OK - my experience differs from yours even in the first one. I know
plenty of engineers who don't believe in evolution, but have not
attempted to justify it using their engineering knowledge.

>>> 3. Unknown. But, again, the issue isn't necessarily, despite your
>>> ignoring that point, whether they are religious, but whether their
>>> religion happens to specifically come into conflict with the subject
>>> they are being asked about. That is why I say I find it
>>> implausible. *Something* is bound to conflict, at some point, and when
>>> it does, why wouldn't the result be sub-par?
>>
>> Did you even read the question I asked?
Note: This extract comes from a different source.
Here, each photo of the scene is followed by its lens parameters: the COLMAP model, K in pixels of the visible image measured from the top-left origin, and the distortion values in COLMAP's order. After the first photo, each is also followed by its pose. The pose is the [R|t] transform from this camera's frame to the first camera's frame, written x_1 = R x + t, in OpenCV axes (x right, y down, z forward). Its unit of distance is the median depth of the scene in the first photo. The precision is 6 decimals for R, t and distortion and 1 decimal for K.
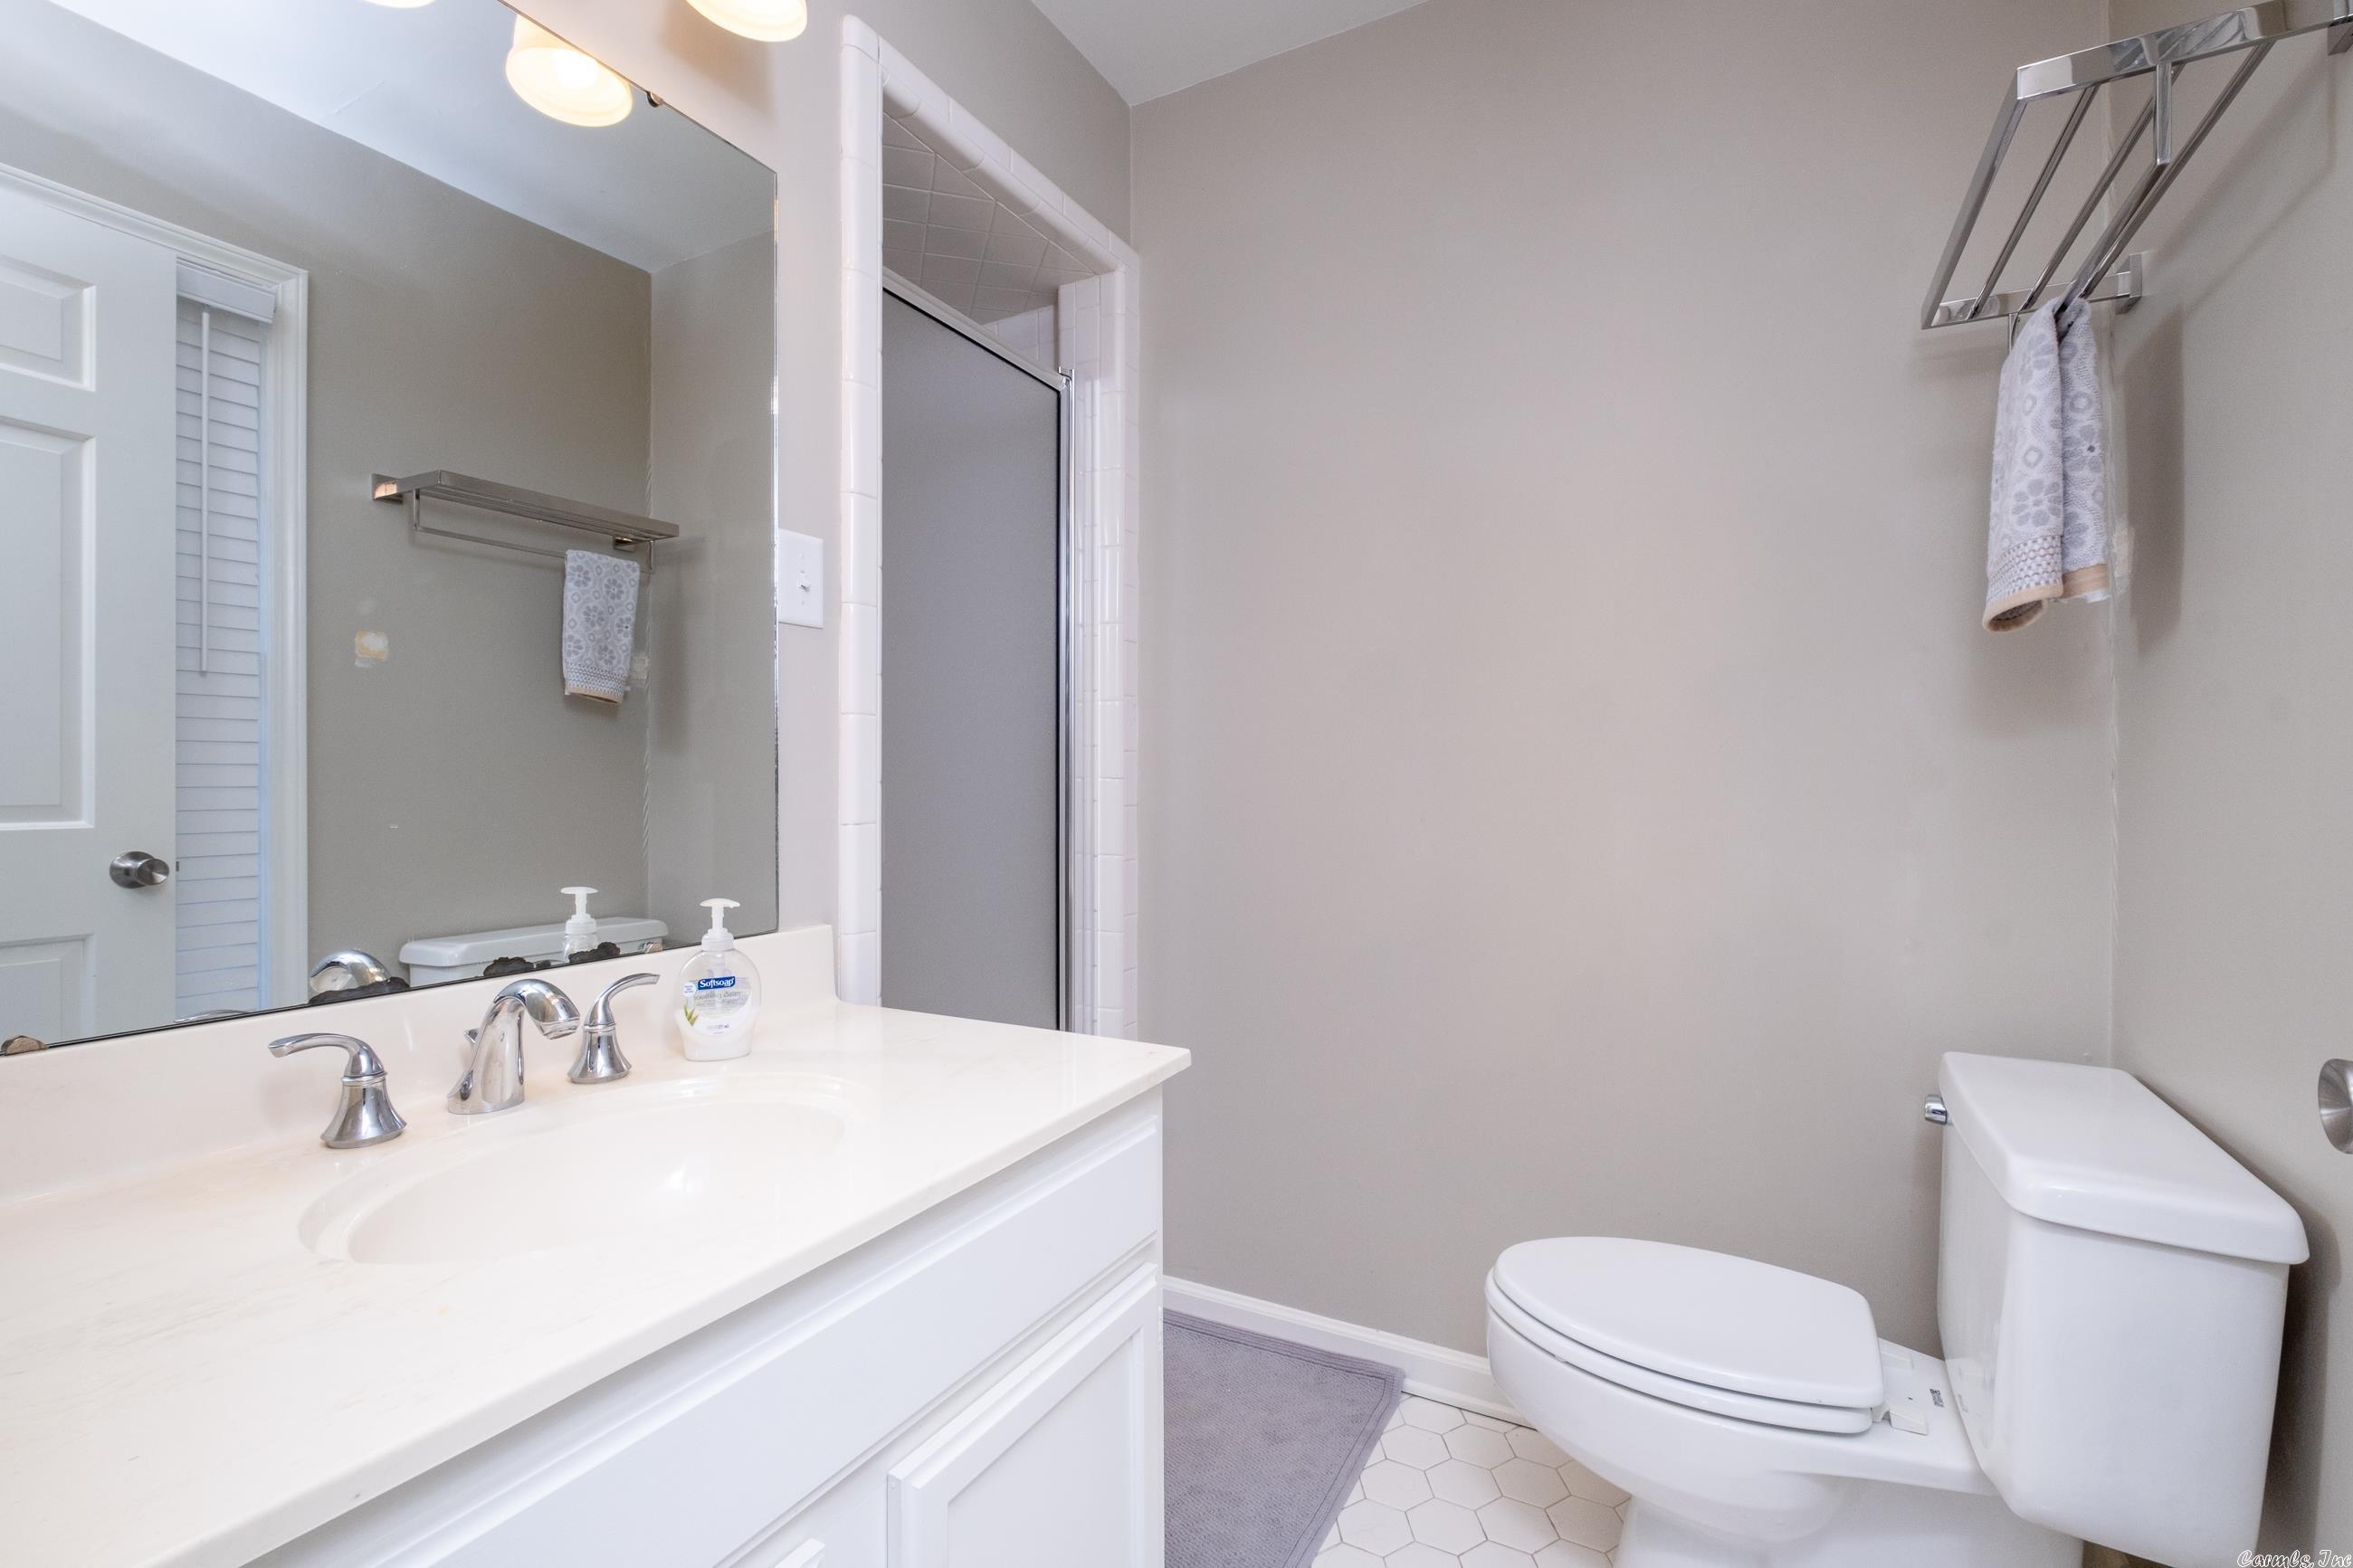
lens RADIAL K [[1025.6, 0, 1165.7], [0, 1025.6, 785.9], [0, 0, 1]] dist [-0.002392, -0.002414]
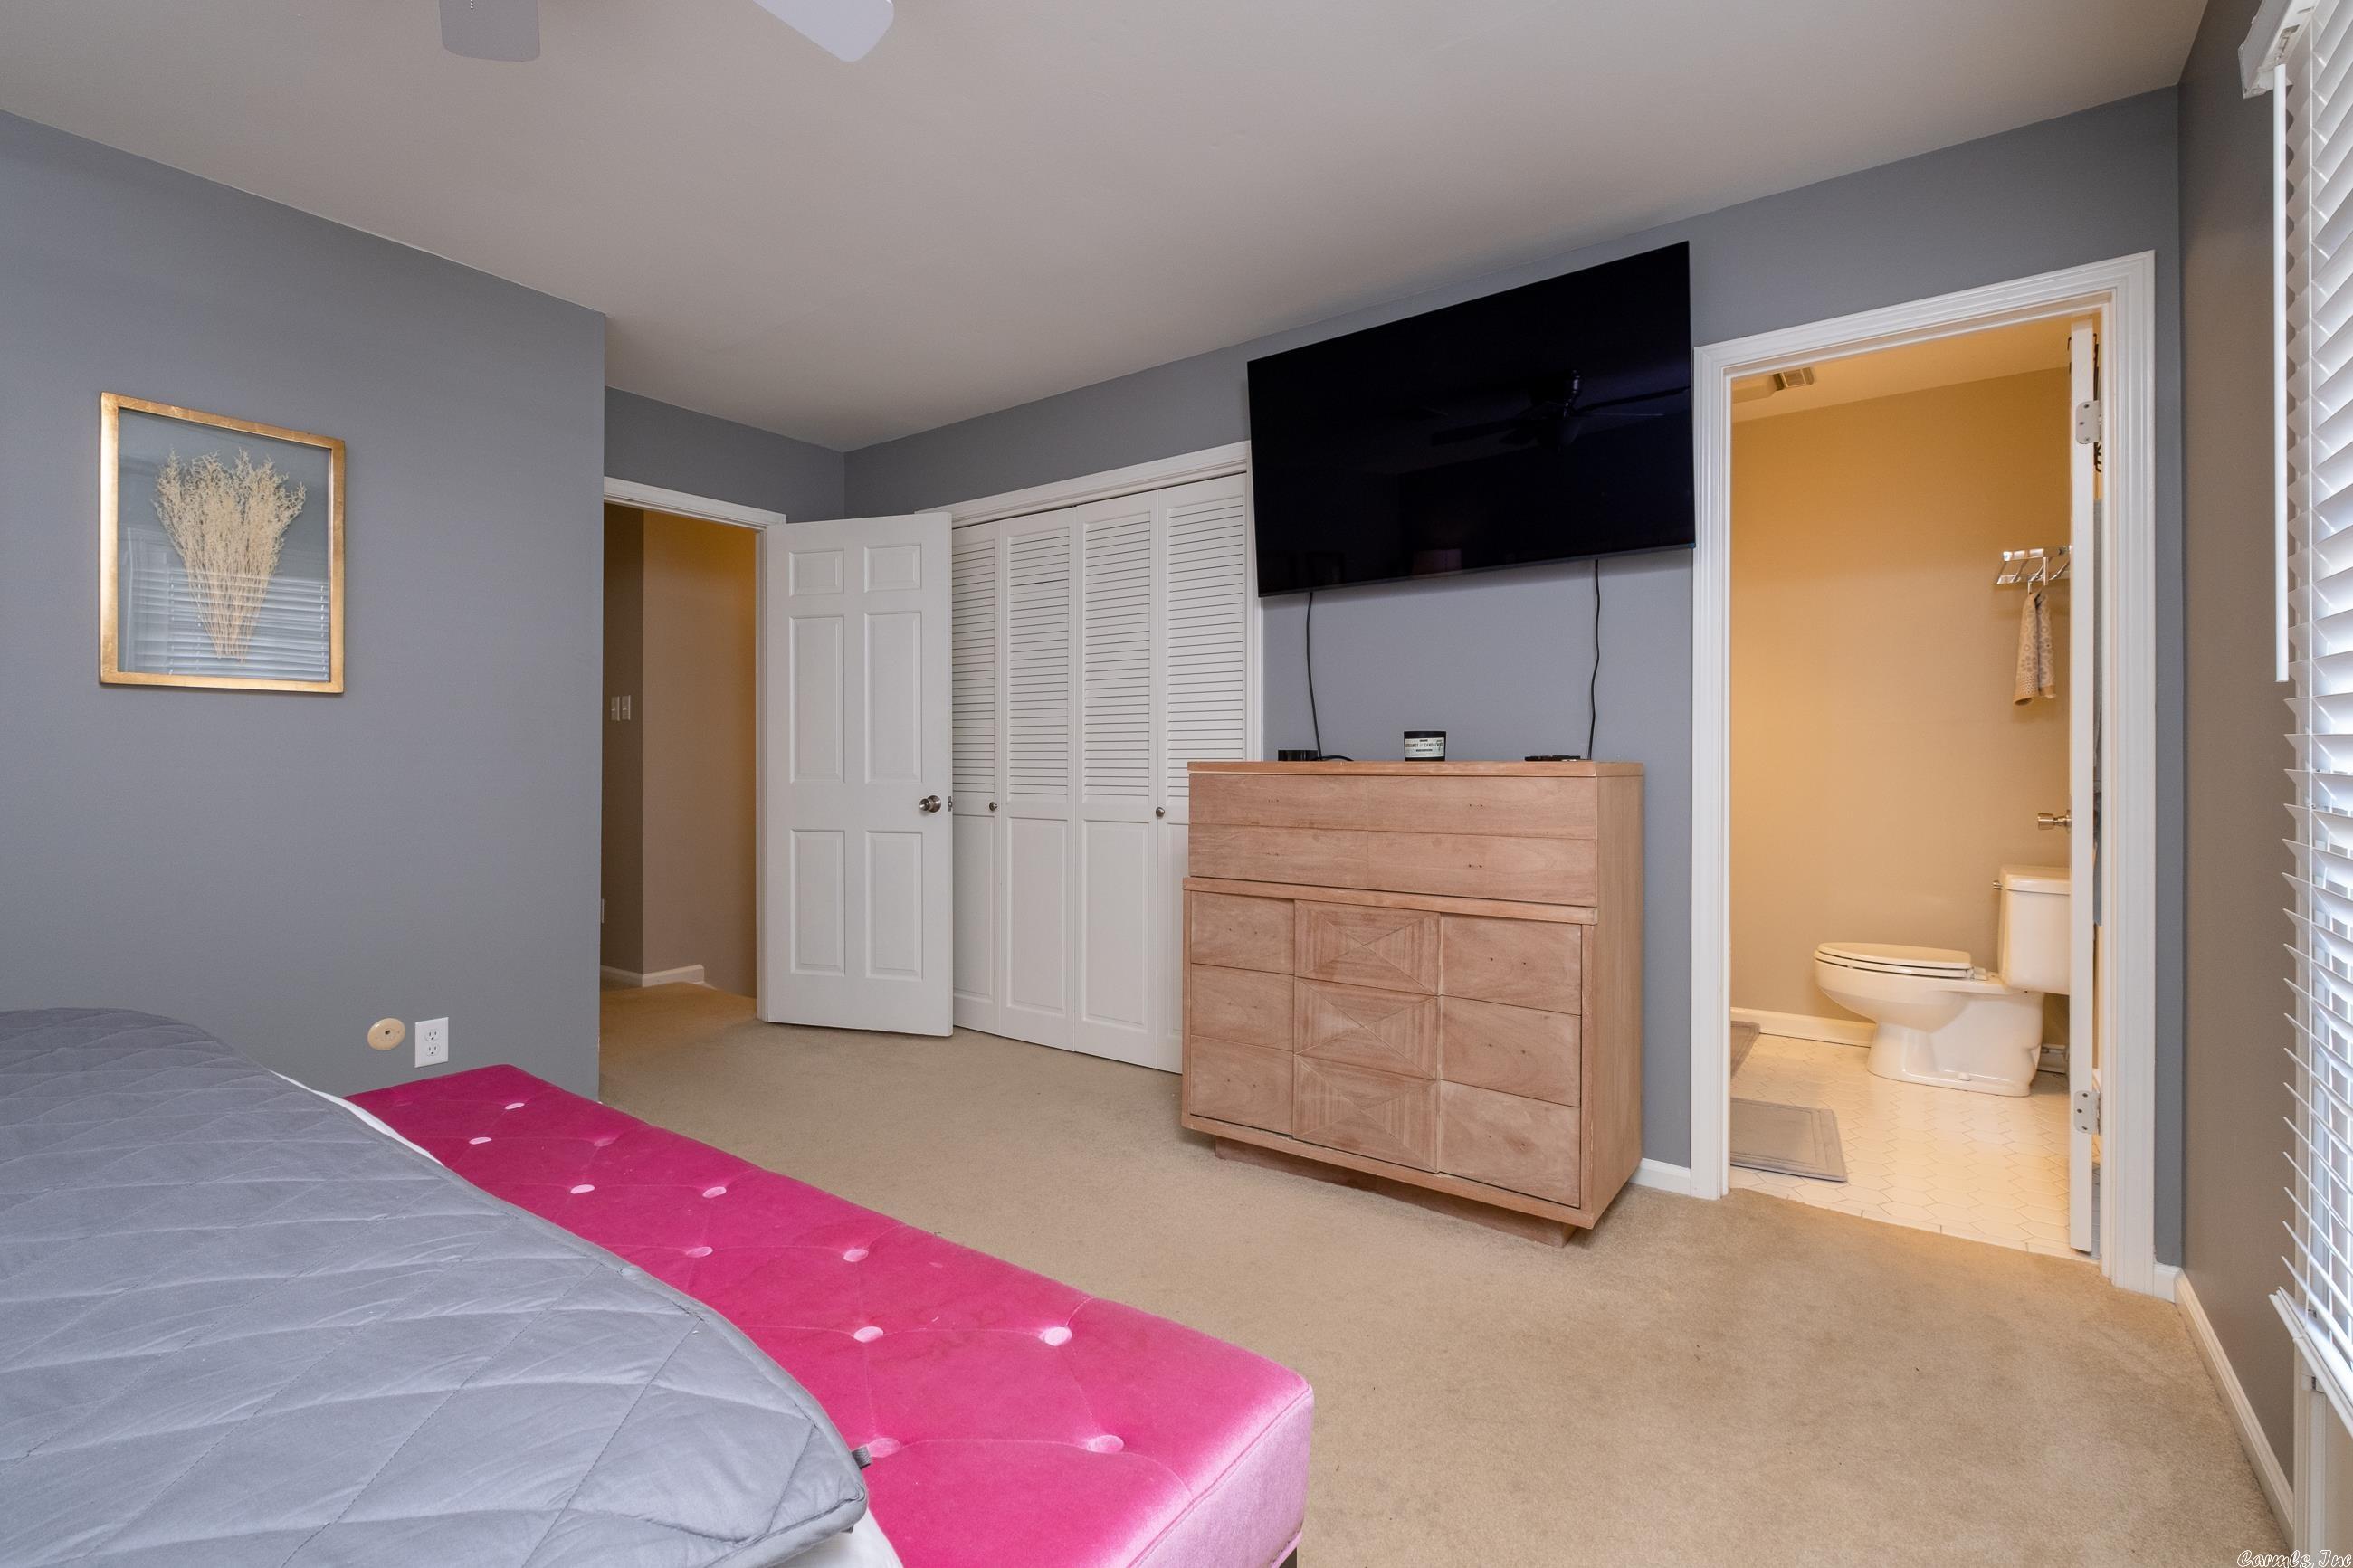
lens RADIAL K [[1025.6, 0, 1187.5], [0, 1025.6, 770.0], [0, 0, 1]] dist [-0.002392, -0.002414]
pose [[0.994015, -0.001541, -0.109231, -1.204355], [0.001145, 0.999993, -0.003690, 0.031654], [0.109236, 0.003543, 0.994010, -2.148038]]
> Yes, I did. And I answered it. I don't have statistics on that, they are

Then why are you saying "I'm ignoring the point" when that was
specifically the question I was asking?

> bound to be problematic to collect, but it is almost impossible to hold
> irrational views and *never* run into conflicts with those views. Exact

The concern isn't whether there is conflict, but whether it impacts
their professional behavior. Outside of that sphere, everyone has
conflict in something or other. 

> statistics would certainly be nice, but the first problem you have to
> address is how you determine what their output/results would be if they
> *hadn't* had a bias, before you can address whether or not any bias

Yes, it is a problem. And therefore I'm not going to make assumptions
until it is well documented.

And, BTW, that's what control groups are far. Just find similarly
qualified engineers/scientists who are doing that work or similar work
and see if they perform better.  

> Its *way* harder to pin down the effect of a bias from, say, giving one
> example I do know of, a neurosurgeon who believes that the brain is
> merely some sort of magic black box, which interfaces with a soul, and
> that any malfunctions are not the "intent" of the soul (presumably even
> cases such as someone suffering radical emotional changes, and killing
> someone, instead of caring for them), but in his words, "A result of a
> failure of the machine to correctly interpret what the soul wanted."
> This is absurd on its face, creates serious issues, at least as far as I
> can see, with his interpretation of "anything" discovered about the
> brain, never mind his practice. Its not even coherent from the stand
> point of religion and punishment for sins, which presumably would result
> from the soul choosing, not the brain machine malfunctioning, outside of
> the soul's control. How do you define *exactly* the parameters of when a
> person who holds that position is going to do something stupid, based on
> the, "brain as mechanical thing, the soul works through, not the mind
> itself", presumption. Hell, how do you even pin down where such a person
> delineates "choice" vs. "malfunction", so you can make any sort of
> distinction that it is only effecting "some" of his practice, not the
> whole thing, even if, in this case, possibly, by shear accident of the
> beliefs nature, benignly?

Frankly, I couldn't follow your point above.